Matt Frankel: Delaying Social Security isn't a practical option for everyone, but if you can afford to do it, it could pay off in the long run. The vast majority (about 90%) of people sign up for Social Security at or before their full retirement age, and sometimes this is due to unavoidable factors, such as an unexpected job loss or a health problem that prohibits working. However, many people just take it as soon as they can.
The problem with taking Social Security early is that your benefits will be reduced -- for life. Claiming Social Security before normal retirement age (66 for those retiring now) reduces benefits be 6.67% per year for the first three years early and 5% per year beyond that. On the other hand, delaying Social Security beyond normal retirement age results in a permanent increase of 8% per year until age 70.
In other words, if your normal retirement benefit is calculated to be $2,000 per month, filing at age 62 would result in a reduction to just $1,500, while delaying until 70 would increase the payment to $2,640. This is a big difference. While I'm not saying that it's necessary or practical for most people to wait until the last possible minute, delayed Social Security can be a good place to start if you're concerned about your level of income in retirement.
Selena Maranjian: An appealing way to increase your income in retirement is via one or more annuities -- as long as you get the kind that serves you best.
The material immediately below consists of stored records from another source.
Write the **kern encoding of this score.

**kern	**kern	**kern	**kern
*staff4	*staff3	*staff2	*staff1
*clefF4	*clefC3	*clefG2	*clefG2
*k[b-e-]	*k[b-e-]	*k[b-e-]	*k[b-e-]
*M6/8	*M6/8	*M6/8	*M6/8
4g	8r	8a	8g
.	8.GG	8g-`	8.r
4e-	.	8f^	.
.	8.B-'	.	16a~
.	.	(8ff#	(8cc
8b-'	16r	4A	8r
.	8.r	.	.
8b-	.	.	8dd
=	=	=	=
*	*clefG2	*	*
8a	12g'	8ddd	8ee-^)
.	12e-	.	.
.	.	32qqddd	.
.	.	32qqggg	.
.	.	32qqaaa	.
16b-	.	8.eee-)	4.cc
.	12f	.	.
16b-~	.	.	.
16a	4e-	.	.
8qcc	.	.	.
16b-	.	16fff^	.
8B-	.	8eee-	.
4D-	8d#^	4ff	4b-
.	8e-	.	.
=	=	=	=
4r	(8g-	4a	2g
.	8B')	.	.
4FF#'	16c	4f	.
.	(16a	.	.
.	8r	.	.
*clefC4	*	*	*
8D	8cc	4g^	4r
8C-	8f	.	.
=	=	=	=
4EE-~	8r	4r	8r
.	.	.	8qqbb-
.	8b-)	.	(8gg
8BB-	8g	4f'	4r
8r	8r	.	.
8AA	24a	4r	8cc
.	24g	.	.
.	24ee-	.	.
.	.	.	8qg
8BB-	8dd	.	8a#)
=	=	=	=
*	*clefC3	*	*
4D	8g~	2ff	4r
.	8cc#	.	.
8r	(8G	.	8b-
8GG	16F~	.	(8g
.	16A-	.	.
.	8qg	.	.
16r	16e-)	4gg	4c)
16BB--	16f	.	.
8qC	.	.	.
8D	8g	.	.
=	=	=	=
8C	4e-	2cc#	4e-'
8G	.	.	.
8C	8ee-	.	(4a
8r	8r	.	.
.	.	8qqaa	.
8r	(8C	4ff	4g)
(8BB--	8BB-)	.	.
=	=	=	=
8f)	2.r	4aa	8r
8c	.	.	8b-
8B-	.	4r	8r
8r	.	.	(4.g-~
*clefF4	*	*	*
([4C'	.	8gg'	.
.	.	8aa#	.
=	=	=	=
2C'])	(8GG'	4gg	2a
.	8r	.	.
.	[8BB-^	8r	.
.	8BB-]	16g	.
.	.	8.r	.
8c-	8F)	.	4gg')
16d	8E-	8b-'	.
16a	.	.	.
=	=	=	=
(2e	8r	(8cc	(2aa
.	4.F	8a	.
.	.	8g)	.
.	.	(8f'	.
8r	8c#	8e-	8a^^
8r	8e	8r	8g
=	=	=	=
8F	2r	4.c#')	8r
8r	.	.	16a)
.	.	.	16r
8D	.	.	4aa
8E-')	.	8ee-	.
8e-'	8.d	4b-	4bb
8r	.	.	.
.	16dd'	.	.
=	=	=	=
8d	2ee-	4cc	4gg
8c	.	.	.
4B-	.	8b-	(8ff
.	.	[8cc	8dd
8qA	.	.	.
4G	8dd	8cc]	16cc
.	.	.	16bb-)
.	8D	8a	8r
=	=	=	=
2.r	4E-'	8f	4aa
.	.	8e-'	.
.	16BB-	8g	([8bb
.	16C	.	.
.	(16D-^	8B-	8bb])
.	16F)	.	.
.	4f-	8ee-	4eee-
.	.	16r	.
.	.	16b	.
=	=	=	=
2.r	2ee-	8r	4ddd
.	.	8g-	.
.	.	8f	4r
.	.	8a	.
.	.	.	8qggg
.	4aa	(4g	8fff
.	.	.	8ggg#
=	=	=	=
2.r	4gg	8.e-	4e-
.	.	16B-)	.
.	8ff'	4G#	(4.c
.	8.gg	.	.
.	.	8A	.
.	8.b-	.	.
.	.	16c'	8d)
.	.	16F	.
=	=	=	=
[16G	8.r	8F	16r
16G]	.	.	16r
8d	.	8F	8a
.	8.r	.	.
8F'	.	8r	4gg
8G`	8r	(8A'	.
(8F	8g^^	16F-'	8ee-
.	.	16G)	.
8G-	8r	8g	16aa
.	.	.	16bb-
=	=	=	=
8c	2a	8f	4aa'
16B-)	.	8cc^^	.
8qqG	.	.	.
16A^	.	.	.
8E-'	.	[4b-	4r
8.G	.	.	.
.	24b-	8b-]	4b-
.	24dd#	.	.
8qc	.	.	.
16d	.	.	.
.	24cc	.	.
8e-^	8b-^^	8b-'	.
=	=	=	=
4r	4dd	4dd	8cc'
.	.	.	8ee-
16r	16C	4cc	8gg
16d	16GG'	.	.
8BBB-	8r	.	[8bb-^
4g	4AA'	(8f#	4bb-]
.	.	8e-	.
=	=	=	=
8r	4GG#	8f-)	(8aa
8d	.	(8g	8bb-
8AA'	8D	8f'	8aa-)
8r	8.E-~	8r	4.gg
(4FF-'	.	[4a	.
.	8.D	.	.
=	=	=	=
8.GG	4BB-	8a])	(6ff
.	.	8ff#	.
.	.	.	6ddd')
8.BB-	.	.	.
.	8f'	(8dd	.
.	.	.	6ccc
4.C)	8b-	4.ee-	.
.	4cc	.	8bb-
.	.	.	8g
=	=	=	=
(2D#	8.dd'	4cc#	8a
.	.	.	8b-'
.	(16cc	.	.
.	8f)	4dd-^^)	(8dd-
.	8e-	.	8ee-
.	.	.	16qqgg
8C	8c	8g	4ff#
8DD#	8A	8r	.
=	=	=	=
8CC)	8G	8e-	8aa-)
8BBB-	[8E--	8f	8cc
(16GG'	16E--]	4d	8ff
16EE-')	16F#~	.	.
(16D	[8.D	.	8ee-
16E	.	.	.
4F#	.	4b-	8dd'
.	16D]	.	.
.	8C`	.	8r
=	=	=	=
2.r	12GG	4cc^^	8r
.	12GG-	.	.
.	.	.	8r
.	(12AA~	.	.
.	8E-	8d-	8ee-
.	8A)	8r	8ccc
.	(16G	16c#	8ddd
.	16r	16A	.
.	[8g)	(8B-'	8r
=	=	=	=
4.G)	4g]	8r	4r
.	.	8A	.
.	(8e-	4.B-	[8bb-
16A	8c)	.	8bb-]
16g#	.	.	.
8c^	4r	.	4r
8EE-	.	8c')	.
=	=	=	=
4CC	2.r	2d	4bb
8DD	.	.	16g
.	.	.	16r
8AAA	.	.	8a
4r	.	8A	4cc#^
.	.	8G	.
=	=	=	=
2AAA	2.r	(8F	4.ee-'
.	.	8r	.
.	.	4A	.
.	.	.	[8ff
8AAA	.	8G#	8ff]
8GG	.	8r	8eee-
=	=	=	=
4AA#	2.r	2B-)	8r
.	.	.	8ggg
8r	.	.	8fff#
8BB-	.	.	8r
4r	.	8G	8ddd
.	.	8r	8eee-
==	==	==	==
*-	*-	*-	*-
Annuities exist in several key forms – immediate vs. deferred (paying you immediately vs. starting at some point when you're older), fixed vs. variable (certain payouts vs. payouts tied to the performance of the market or part of the market), lifetime vs. fixed period (paying until death or paying for a certain span of time), and so on. Annuities can cover a single life or the lives of a married couple.
Immediate or deferred fixed annuities are smart options for many retirees as well as for those approaching retirement. Be wary of indexed and variable annuities, though, as they are more problematic and less suited to many people, because they charge steep fees and/or carry hefty early withdrawal penalties.
An immediate fixed annuity can provide you with monthly checks to live on for the rest of your life. As an example, a 70-year-old man in Colorado may be able to receive about $636 per month in annuity payments by buying a $100,000 annuity from an insurer with a strong credit rating. That's about $7,600 per year. With $300,000, he might get a more useful $23,000 per year.
It might not seem like you're increasing your income in retirement with an annuity, as you pay for the monthly checks you receive. But if you live a long time, you can receive much more than you might have had you invested in other ways. And if your nest egg doesn't seem likely to offer sufficient guaranteed income to last the rest of your life, one or more annuities might be the answer.
These are just some of many ways that you can boost your income in retirement -- something that many of us will want or need to do in our golden years. Think about the issue now, so that you can be more ready to take action when the time comes.